What I’ve tried. Just creating a win32 window in c++. Was pretty straightforward, the only configuring that needed to be done was project: properties → Linker ->system → sub system → windows
Now for the next step, integrate a win32 window with cmake. Uh oh, no way to go into properties. So when I try to execute I get a popup window that says “please select a valid startup item”. Which only appears when I have the win32 code in the cpp file. If I use the default cpp file visual studio creates with the make file I get “hello cmake” in the debug window.
I tried one more additional thing. In CmakeLists.txt I added:
add_executable(win32_wit_cmake WIN32 win32_wit_cmake.cpp)
My question is this. How do I make it so visual studio knows how to build a win32 window with cmake.
In your original post the target name was win32_wit_cmake, but this error message implies that you (also?) have cmake32_1 target, which you haven’t mentioned before. What other targets are you hiding from us?
That’s a yet another target name, the third one by now, in addition to win32_wit_cmake and cmake32_1.
Perhaps you should share your entire project file.
Hi, I started over from scratch. It says new users can’t upload attachments. If I go back to the original file I can’t even build it properly because I can’t select a startup item.

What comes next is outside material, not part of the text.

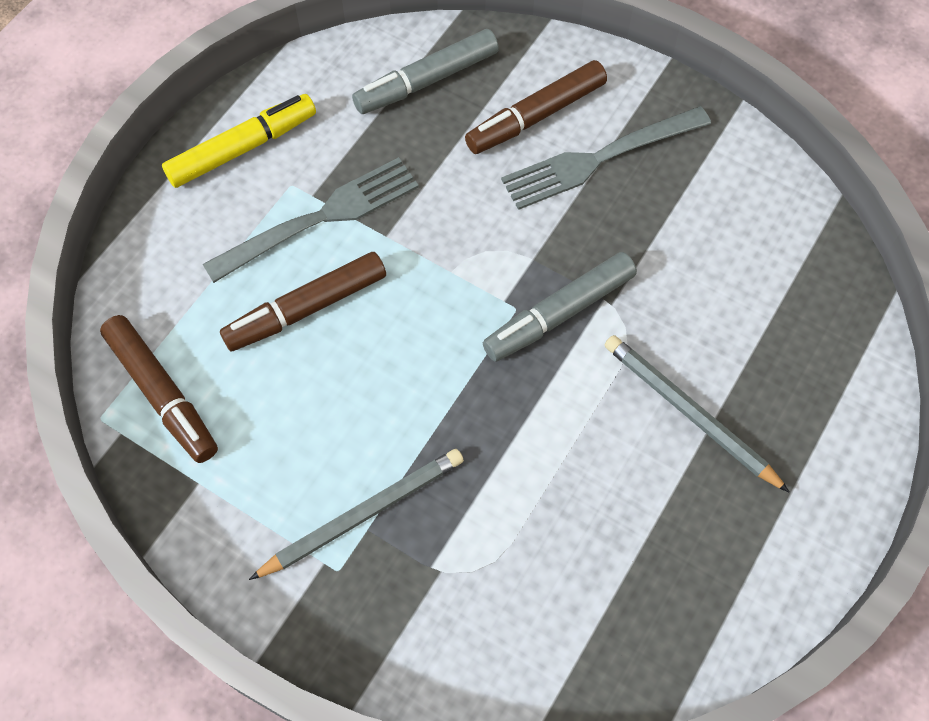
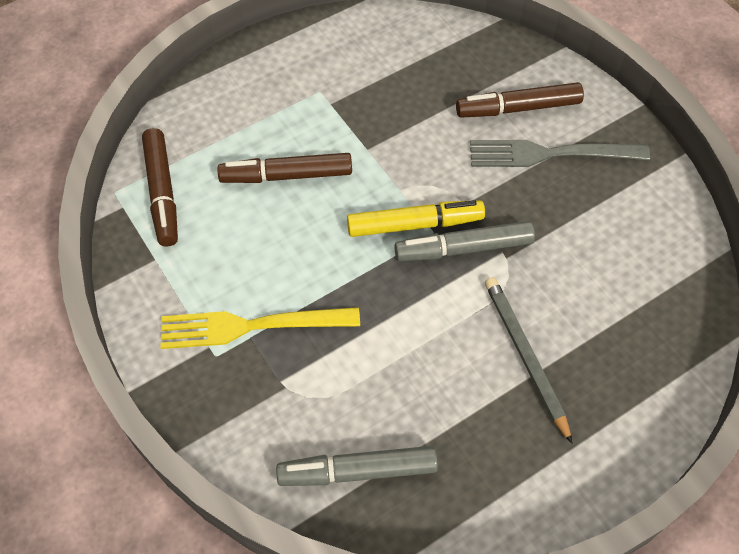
camera: 25 degrees right, 5 degrees down
(242, 148) = (299, 56): yellow marker -> yellow marker (415, 224)
(320, 218) = (327, 120): grey fork -> none
(363, 515) = (252, 326): grey pencil -> yellow fork
(426, 81) = (451, 57): grey marker -> grey marker (357, 471)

And you’ve never shared a text file over the internet?
You can use a pastebin service, such as this one, or create a public GitHub repository for your project.
If this is not a nested project, then I’d say you are missing the project() statement. And also the cmake_minimum_required().
Also I don’t understand what you are trying to achieve by creating the same target CMakeProject1 twice (as that CMake version check is very likely to pass).
Anyway, I actually lost track a bit of what your problem was. So I just tried to build your project (after fixing those problems), and here’s the application that I got running:
No, I usually set C/CXX standards per project, not as a target property like you did, so I deleted that line from your original project. But actually it shouldn’t matter in this case, as your application builds fine both with and without it.